Blog

OpenAI Compatible Routers for Agents

OpenAI-compatible routers help agents discover models, route calls, attribute usage, and change providers without rewriting every call site.

Drew Stone
agentsrouterinfrastructure
Model router diagram showing discovery, health checks, fallback, and usage attribution

An OpenAI-compatible router lets agents keep one chat-completions shape while the platform handles model discovery, provider routing, usage attribution, health, and fallback policy. Tangle Router exposes OpenAI-compatible discovery through /v1/models, plus health, status, OpenAPI, and a machine-readable manifest. Use a router when the agent estate needs model choice, billing headers, fallback, or anonymous provider abstraction. Do not add a router if one fixed model and one fixed bill are enough.

The point is not to hide every provider detail. The point is to keep agents from hardcoding model IDs, pricing assumptions, and fallback behavior throughout the codebase.

Safe Discovery

curl -fsS https://router.tangle.tools/.well-known/tangle-agent.json
curl -fsS https://router.tangle.tools/openapi.json
curl -fsS https://router.tangle.tools/api/health
curl -fsS https://router.tangle.tools/v1/models

The Router manifest names @tangle-network/tcloud, TANGLE_API_KEY, health checks, status checks, and /v1/models. The OpenAPI file describes the public request shape. The model list is intentionally discoverable before an agent hardcodes a target.

When A Router Helps

NeedRouter value
model discoverylist routeable models before integration
fallbackmove policy out of app code
attributionattach usage and billing metadata
provider changeskeep OpenAI-compatible call sites stable
agent servicesroute calls from agents, sandboxes, and paid services

This pairs with AI agent sandbox because sandboxed agents still need model calls. It also pairs with deploying paid AI agent services, where auth, payment, and model routing meet at the service boundary.

Router Readiness Checklist

Do not ship a router integration after only one successful chat call. Check the runtime contract:

CheckWhy
/v1/modelsavoid hardcoded unavailable model IDs
health and statusdistinguish provider outage from app bug
usage metadataattribute cost back to job, user, or agent
supported parametersavoid assuming tools or structured output exists
fallback policyknow whether failure should retry, downgrade, or stop

Those checks matter more for agents than chat UIs because agents call models repeatedly inside longer workflows.

OpenAI Compatibility Is A Contract Shape

OpenAI compatibility means the request and response pattern follows the common chat-completions interface. The source of truth is still the actual API contract. Compare Tangle Router’s OpenAPI with the OpenAI API reference, OpenRouter’s model routing docs, and the OpenAPI specification. Compatibility should reduce call-site churn; it should not remove health checks, auth checks, or cost controls.

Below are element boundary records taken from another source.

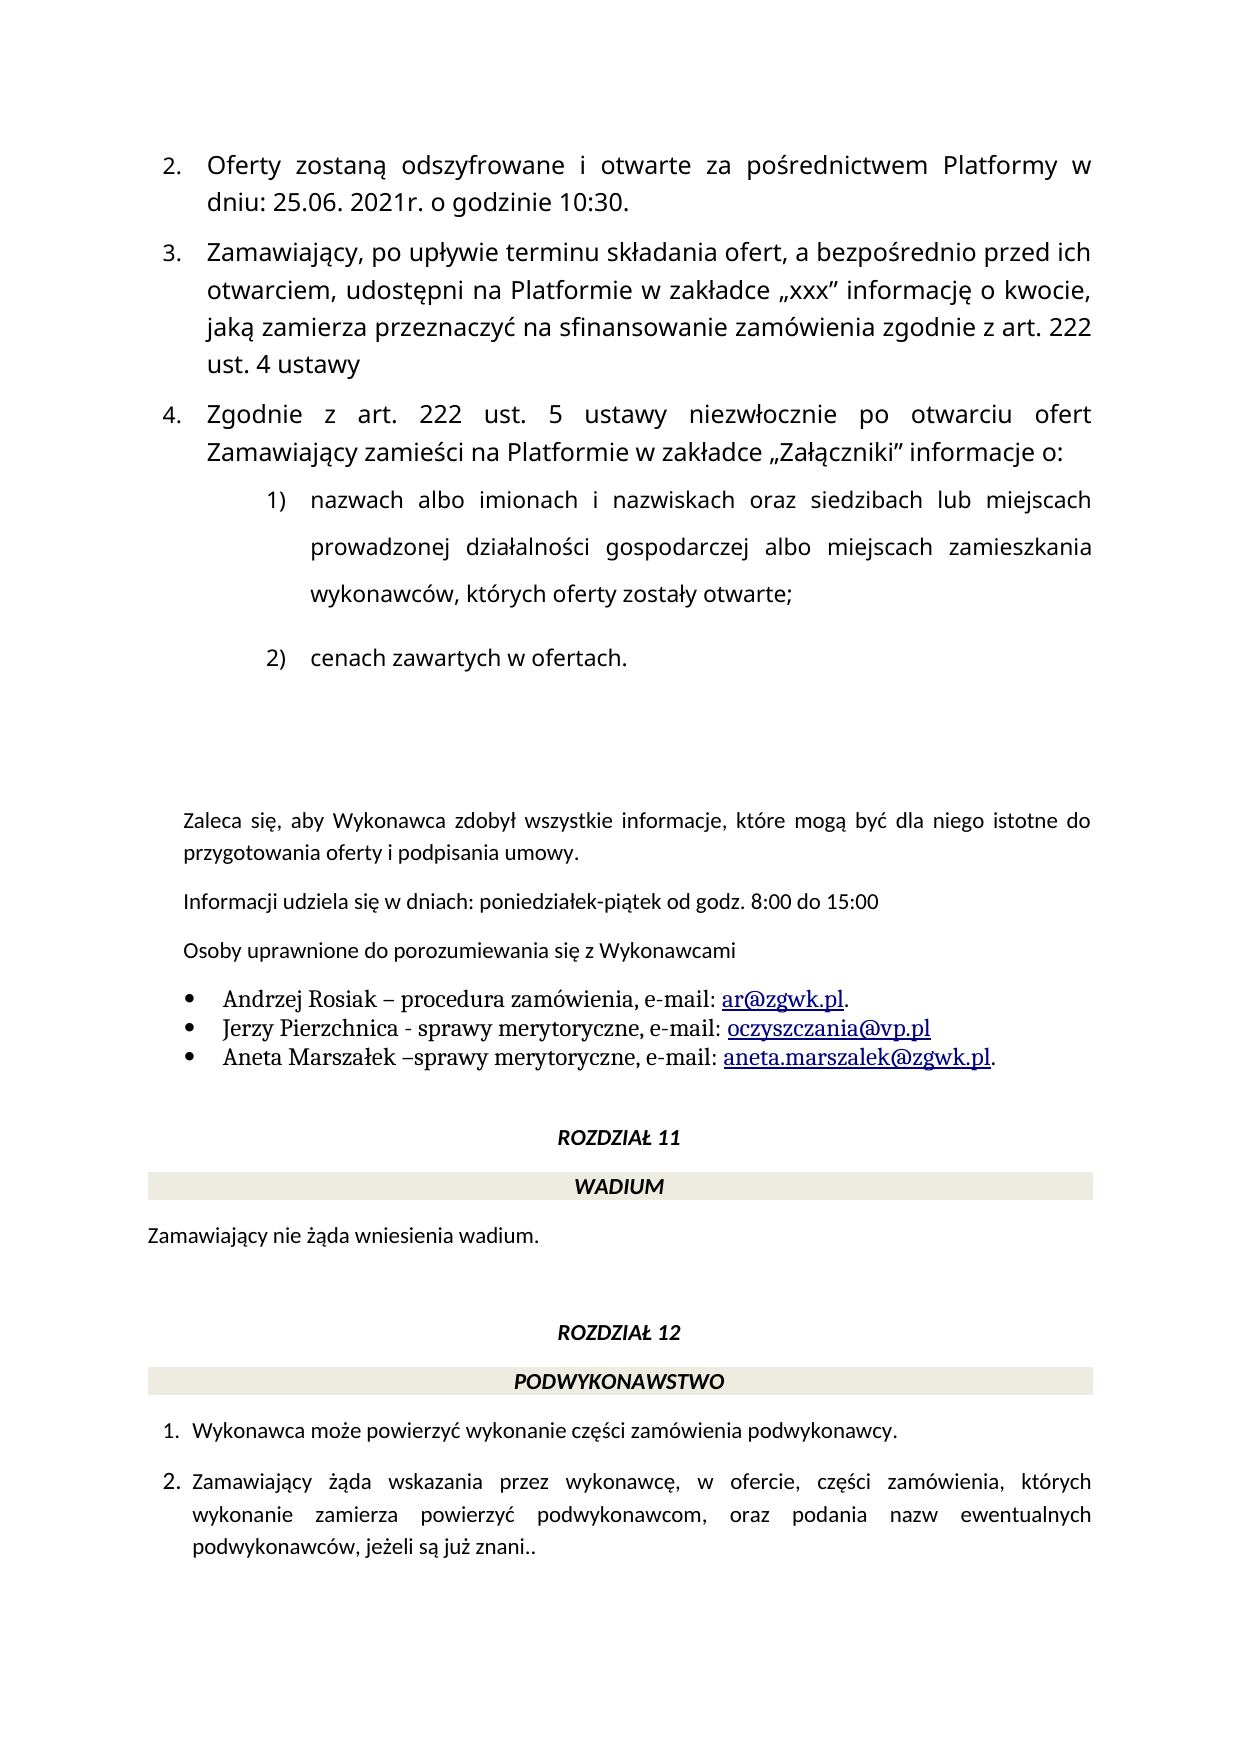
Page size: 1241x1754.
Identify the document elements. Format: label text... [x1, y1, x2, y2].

text Informacji udziela się w dniach: poniedziałek-piątek od godz. 8:00 do 15:00 [183, 887, 1093, 915]
text Osoby uprawnione do porozumiewania się z Wykonawcami [183, 936, 1093, 964]
text ROZDZIAŁ 11 [148, 1123, 1093, 1151]
list Oferty zostaną odszyfrowane i otwarte za pośrednictwem Platformy w dniu: 25.06. 2021r. o godzinie 10:30. [162, 148, 1093, 219]
list Zamawiający żąda wskazania przez wykonawcę, w ofercie, części zamówienia, których wykonanie zamierza powierzyć podwykonawcom, oraz podania nazw ewentualnych podwykonawców, jeżeli są już znani.. [162, 1465, 1093, 1560]
list Zgodnie z art. 222 ust. 5 ustawy niezwłocznie po otwarciu ofert Zamawiający zamieści na Platformie w zakładce „Załączniki” informacje o: [162, 397, 1093, 468]
text Zaleca się, aby Wykonawca zdobył wszystkie informacje, które mogą być dla niego istotne do przygotowania oferty i podpisania umowy. [183, 806, 1093, 867]
list nazwach albo imionach i nazwiskach oraz siedzibach lub miejscach prowadzonej działalności gospodarczej albo miejscach zamieszkania wykonawców, których oferty zostały otwarte; [266, 484, 1093, 609]
text WADIUM [148, 1172, 1093, 1200]
text PODWYKONAWSTWO [148, 1367, 1093, 1395]
list Aneta Marszałek –sprawy merytoryczne, e-mail: aneta.marszalek@zgwk.pl. [185, 1043, 1093, 1071]
list cenach zawartych w ofertach. [266, 642, 1093, 673]
text Zamawiający nie żąda wniesienia wadium. [148, 1221, 1093, 1249]
list Andrzej Rosiak – procedura zamówienia, e-mail: ar@zgwk.pl. [185, 985, 1093, 1014]
list Jerzy Pierzchnica - sprawy merytoryczne, e-mail: oczyszczania@vp.pl [185, 1014, 1093, 1043]
text ROZDZIAŁ 12 [148, 1318, 1093, 1346]
list Wykonawca może powierzyć wykonanie części zamówienia podwykonawcy. [162, 1416, 1093, 1444]
list Zamawiający, po upływie terminu składania ofert, a bezpośrednio przed ich otwarciem, udostępni na Platformie w zakładce „xxx” informację o kwocie, jaką zamierza przeznaczyć na sfinansowanie zamówienia zgodnie z art. 222 ust. 4 ustawy [162, 235, 1093, 381]
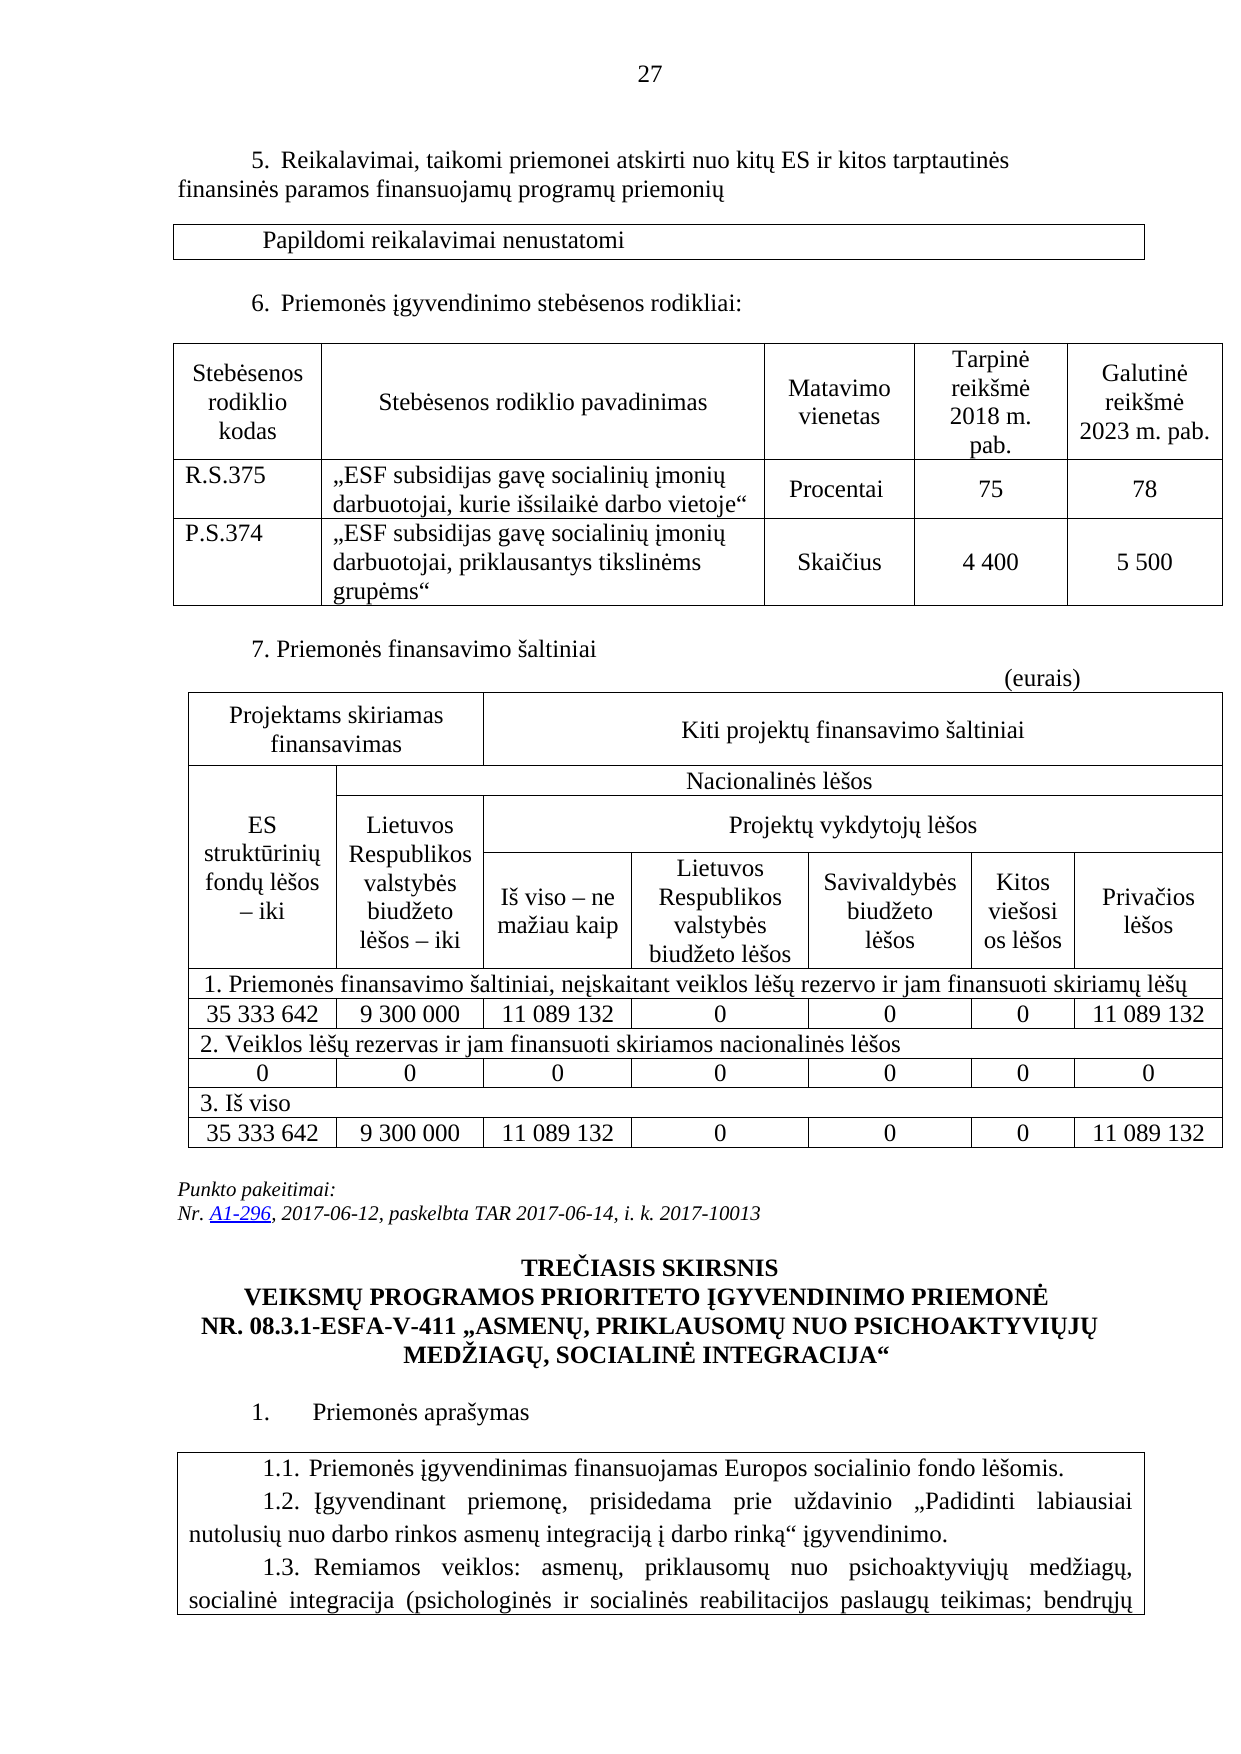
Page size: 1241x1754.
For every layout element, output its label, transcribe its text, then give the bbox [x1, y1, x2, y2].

table_header Papildomi reikalavimai nenustatomi [174, 225, 1144, 258]
table_header Projektams skiriamas finansavimas [189, 693, 483, 765]
table_cell 0 [809, 1118, 971, 1147]
table_header Stebėsenos rodiklio pavadinimas [322, 344, 764, 459]
table_cell 1. Priemonės finansavimo šaltiniai, neįskaitant veiklos lėšų rezervo ir jam finansuoti skiriamų lėšų [189, 969, 1222, 998]
text 6. Priemonės įgyvendinimo stebėsenos rodikliai: [251, 288, 1122, 317]
text Nr. A1-296, 2017-06-12, paskelbta TAR 2017-06-14, i. k. 2017-10013 [177, 1201, 1122, 1225]
table_cell 0 [972, 1118, 1074, 1147]
table_header Stebėsenos rodiklio kodas [174, 344, 321, 459]
table_cell 0 [809, 999, 971, 1028]
table_cell R.S.375 [174, 460, 321, 517]
table_cell „ESF subsidijas gavę socialinių įmonių darbuotojai, kurie išsilaikė darbo vietoje“ [322, 460, 764, 517]
table_cell 78 [1068, 460, 1222, 517]
table_cell Iš viso – ne mažiau kaip [484, 853, 631, 968]
table_cell 11 089 132 [484, 1118, 631, 1147]
table_header Galutinė reikšmė 2023 m. pab. [1068, 344, 1222, 459]
table_cell 5 500 [1068, 519, 1222, 605]
text (eurais) [177, 663, 1122, 692]
table_cell 0 [189, 1059, 336, 1087]
table_cell P.S.374 [174, 519, 321, 605]
table_cell Savivaldybės biudžeto lėšos [809, 853, 971, 968]
table_cell Lietuvos Respublikos valstybės biudžeto lėšos [632, 853, 808, 968]
table_header Kiti projektų finansavimo šaltiniai [484, 693, 1222, 765]
text 5. Reikalavimai, taikomi priemonei atskirti nuo kitų ES ir kitos tarptautinės finansinės paramos finansuojamų programų priemonių [177, 145, 1107, 203]
text VEIKSMŲ PROGRAMOS PRIORITETO ĮGYVENDINIMO PRIEMONĖ [177, 1282, 1122, 1311]
table_cell 2. Veiklos lėšų rezervas ir jam finansuoti skiriamos nacionalinės lėšos [189, 1029, 1222, 1057]
table_cell Kitos viešosios lėšos [972, 853, 1074, 968]
table_header Tarpinė reikšmė 2018 m. pab. [915, 344, 1067, 459]
table_header 1.1. Priemonės įgyvendinimas finansuojamas Europos socialinio fondo lėšomis. 1.2. Įgyvendinant priemonę, prisidedama prie uždavinio „Padidinti labiausiai nutolusių nuo darbo rinkos asmenų integraciją į darbo rinką“ įgyvendinimo. 1.3. Remiamos veiklos: asmenų, priklausomų nuo psichoaktyviųjų medžiagų, socialinė integracija (psichologinės ir socialinės reabilitacijos paslaugų teikimas; bendrųjų [178, 1453, 1144, 1614]
table_cell 0 [972, 999, 1074, 1028]
table_cell 0 [632, 999, 808, 1028]
table_cell 0 [1075, 1059, 1222, 1087]
table_cell Projektų vykdytojų lėšos [484, 796, 1222, 852]
table_cell 11 089 132 [484, 999, 631, 1028]
text Punkto pakeitimai: [177, 1177, 1122, 1201]
table_cell 35 333 642 [189, 1118, 336, 1147]
table_cell 0 [809, 1059, 971, 1087]
text 1. Priemonės aprašymas [177, 1397, 1122, 1426]
table_header Matavimo vienetas [765, 344, 914, 459]
table_cell Procentai [765, 460, 914, 517]
table_cell „ESF subsidijas gavę socialinių įmonių darbuotojai, priklausantys tikslinėms grupėms“ [322, 519, 764, 605]
table_cell 0 [632, 1059, 808, 1087]
table_cell Nacionalinės lėšos [337, 766, 1222, 795]
table_cell 11 089 132 [1075, 999, 1222, 1028]
text NR. 08.3.1-ESFA-V-411 „ASMENŲ, PRIKLAUSOMŲ NUO PSICHOAKTYVIŲJŲ MEDŽIAGŲ, SOCIALINĖ INTEGRACIJA“ [177, 1311, 1122, 1368]
table_cell 4 400 [915, 519, 1067, 605]
table_cell ES struktūrinių fondų lėšos – iki [189, 766, 336, 968]
text TREČIASIS SKIRSNIS [177, 1253, 1122, 1282]
table_cell 0 [484, 1059, 631, 1087]
table_cell 35 333 642 [189, 999, 336, 1028]
table_cell Privačios lėšos [1075, 853, 1222, 968]
table_cell 0 [632, 1118, 808, 1147]
table_cell 9 300 000 [337, 1118, 483, 1147]
table_cell 11 089 132 [1075, 1118, 1222, 1147]
table_cell 9 300 000 [337, 999, 483, 1028]
table_cell Lietuvos Respublikos valstybės biudžeto lėšos – iki [337, 796, 483, 968]
table_cell 0 [972, 1059, 1074, 1087]
text 7. Priemonės finansavimo šaltiniai [177, 634, 1122, 663]
table_cell 3. Iš viso [189, 1088, 1222, 1117]
table_cell Skaičius [765, 519, 914, 605]
table_cell 0 [337, 1059, 483, 1087]
table_cell 75 [915, 460, 1067, 517]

What To Measure After Integration

Router quality shows up over time, not in a single response:

MetricBad signal
model-not-found rateagents are choosing stale model IDs
fallback frequencyprimary route is unhealthy or under-provisioned
cost per taskmodel choice is drifting without attribution
unsupported parameter errorsagent code assumes provider features blindly
latency by routefallback or provider mix is hurting user flow

The first dashboard can be simple. Log model ID, routeability, provider, token usage, cost, latency, and task ID. Without that, a router becomes another opaque dependency.

What This Does Not Prove

A router does not make every model interchangeable. Tools, structured outputs, context windows, latency, refusals, and multimodal support vary. Agents should discover supported parameters and routeability before generating code that assumes a capability exists.

Start

Call /v1/models before hardcoding model IDs. Then use the Router manifest and OpenAPI as the source for integration code. For agent-facing discovery patterns, read how AI agents discover products.

FAQ

What is an OpenAI-compatible router?

It is an API layer that preserves a familiar OpenAI-style request shape while routing calls across model providers or model policies.

When should agents use a model router?

Use a router when agents need model discovery, fallback, usage attribution, billing separation, or provider abstraction.

When should I avoid a router?

Avoid a router when one known model, one account, and one simple call path are enough.